▶ Input data:
- - - -
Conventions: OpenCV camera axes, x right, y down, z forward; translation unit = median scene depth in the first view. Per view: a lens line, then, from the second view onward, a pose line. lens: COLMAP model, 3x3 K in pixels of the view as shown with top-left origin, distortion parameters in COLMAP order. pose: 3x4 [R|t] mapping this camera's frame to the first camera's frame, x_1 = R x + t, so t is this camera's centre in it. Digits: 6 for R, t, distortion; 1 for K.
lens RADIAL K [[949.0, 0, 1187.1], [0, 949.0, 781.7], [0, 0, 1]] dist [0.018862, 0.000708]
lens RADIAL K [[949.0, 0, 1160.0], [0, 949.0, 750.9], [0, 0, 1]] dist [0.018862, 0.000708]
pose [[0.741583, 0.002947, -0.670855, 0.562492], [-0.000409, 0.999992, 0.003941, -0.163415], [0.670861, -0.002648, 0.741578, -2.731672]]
- - - -
▶ What to do: For this task, retype the material exactly, line for line.

▶ Task solution:
Conventions: OpenCV camera axes, x right, y down, z forward; translation unit = median scene depth in the first view. Per view: a lens line, then, from the second view onward, a pose line. lens: COLMAP model, 3x3 K in pixels of the view as shown with top-left origin, distortion parameters in COLMAP order. pose: 3x4 [R|t] mapping this camera's frame to the first camera's frame, x_1 = R x + t, so t is this camera's centre in it. Digits: 6 for R, t, distortion; 1 for K.
lens RADIAL K [[949.0, 0, 1187.1], [0, 949.0, 781.7], [0, 0, 1]] dist [0.018862, 0.000708]
lens RADIAL K [[949.0, 0, 1160.0], [0, 949.0, 750.9], [0, 0, 1]] dist [0.018862, 0.000708]
pose [[0.741583, 0.002947, -0.670855, 0.562492], [-0.000409, 0.999992, 0.003941, -0.163415], [0.670861, -0.002648, 0.741578, -2.731672]]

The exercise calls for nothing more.